The left is struggling to define a strategy of resistance against the radical agenda of Donald Trump and his Cabinet. Some are calling for the adoption of tea party-style tactics of total obstruction. Congressional Democrats seem to be taking a more pragmatic approach. Since the inauguration, Senate Minority Leader Charles E. Schumer (N.Y.) has pledged that his caucus is ready to work with the Trump administration on policies that align with Democratic values.
Twentieth-century German history provides a useful perspective. While comparisons between Trump’s America and Adolf Hitler’s Germany should be made cautiously, we can learn something from the anti-Nazi resistance: The left should not only fight extreme measures coming from the regime, but it should also peel off conservatives to create an anti-Trump coalition.
Unfortunately, the German example also shows that such coalitions can require painful compromises on core values — precisely the kind of compromises Democrats currently appear unwilling to make. More than anything, the analogy shows that false moves during a resistance can haunt a nation for decades.
Like Trump, Hitler took control of a democratic system in crisis. Establishment politicians on the left and the right were fighting over what seemed like mutually exclusive visions for the country’s future. The left argued that Germany had been founded on secular ideals of pluralism and socialism; the right considered Christianity and capitalism the basis of national community. Hitler, an outsider with no government experience, took advantage of this situation by allying himself with the right and blaming the left for the country’s polarization.
For a short while, the alliance between the Nazis and the right-wing establishment held. Conservatives trusted Hitler’s promise to restore Christian values to German society. They raised no objection when the Nazi-led government smeared left-wing politicians as traitors and drafted laws intended to isolate groups that had allegedly eaten away at the country’s cultural fabric. Similarly, congressional Republicans remain mum as Trump declares war on the “liberal media,” lambastes dissenting civil servants who “betrayed” their jobs, and bars some Muslims and refugees from entering the United States.
The Third Reich’s founding coalition began to falter when conservatives saw that their new leader showed little commitment to traditional Christian values. Fewer than two years into the regime, after a fateful event known as the Night of the Long Knives — during which Nazi security forces purged a number of key conservative politicians — Hitler made clear that he considered race, not Christian spirit, to be the true source of national unity.
Germans on the left found themselves at a crossroads. Two paths lay open: They could double down in their struggle against the right or try to woo disillusioned conservatives.
A minority, mainly communists, chose the first path. They excluded conservatives from a popular front of anti-Nazi resistance and insisted on the strict application of left-wing values, such as the socialization of private property and the complete separation of church and state.
But most left-wing leaders chose the second path. In the years between 1935 and 1945, they quietly began recruiting conservatives to build an anti-Hitler coalition and plan for the post-Nazi order. To achieve that goal, however, they needed to develop ideas and craft policies that would attract religious Germans.
This required some painful ideological compromises. Many left-wing leaders gave up their struggle against religion in public schools and abandoned their previous goal of socializing key industries. The more radical left criticized them as betraying the socialist cause. But after Hitler’s demise and the end of World War II, their decisions helped to provide a stable foundation for what became known as West Germany, and ultimately today’s reunified Germany, which by most measures is one of the least politically polarized societies in the world.
Meanwhile, the left-wing resisters who refused to compromise with conservatives found themselves isolated and dependent on support from the Soviet Union, whose leaders proved just as ideologically intransigent. These were the men and women who ended up founding East Germany, a state that survived only as long as communist Russia remained economically viable.

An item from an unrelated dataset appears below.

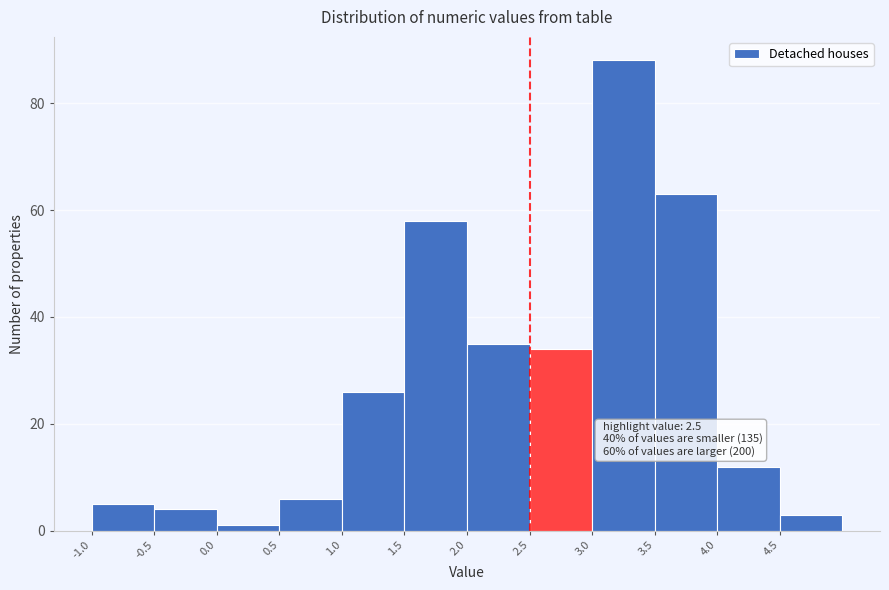

Which range on the x-axis has the tallest bar?

3.0 to 3.5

The current American situation is not identical to the German case. But Trump’s ascendancy is a symptom of societal crisis, just as Hitler’s was in Germany. At least since the 1980s and the entry of a religious right into politics, there has been polarization over the question of the country’s bedrock values. And for the past eight years, Republicans — establishment politicians and the tea party insurgents who brought them to heel — have run a successful campaign of “no compromise” with the left. Living in North Carolina, the so-called belly of the beast, I have seen how many on the right speak about liberals as enemies (and vice versa). They embrace Trump despite their skepticism because they think he can finally push through their agenda with no left-wing interference.
Liberals could emulate the pragmatic wing of the anti-Nazi resistance by appealing to conservatives. But this would require something more agonizing than normal bipartisan compromises. It would mean finding common ground on the very social issues that have riven politics for the past three or four decades.

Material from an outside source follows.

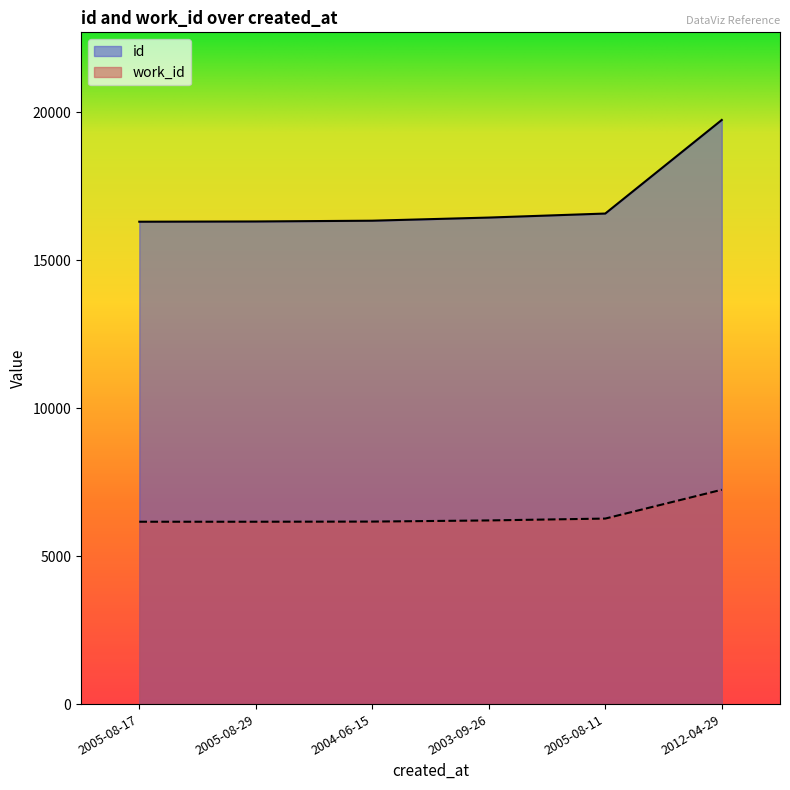

How many lines are shown in the chart?

2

Liberals might have to alter, or at least sideline, some of their most prized platforms on abortion or secularism in the public sphere. Conservatives might need to consider welfare policy proposals they have long condemned, such as single-payer health care. Compromise on that profound level seems almost impossible at the moment. But Trump’s threat to the republic grows in proportion to the widening ideological fissure between left and right. As the German example shows, bridging the worldviews of former enemies may be the only way to avoid the abyss.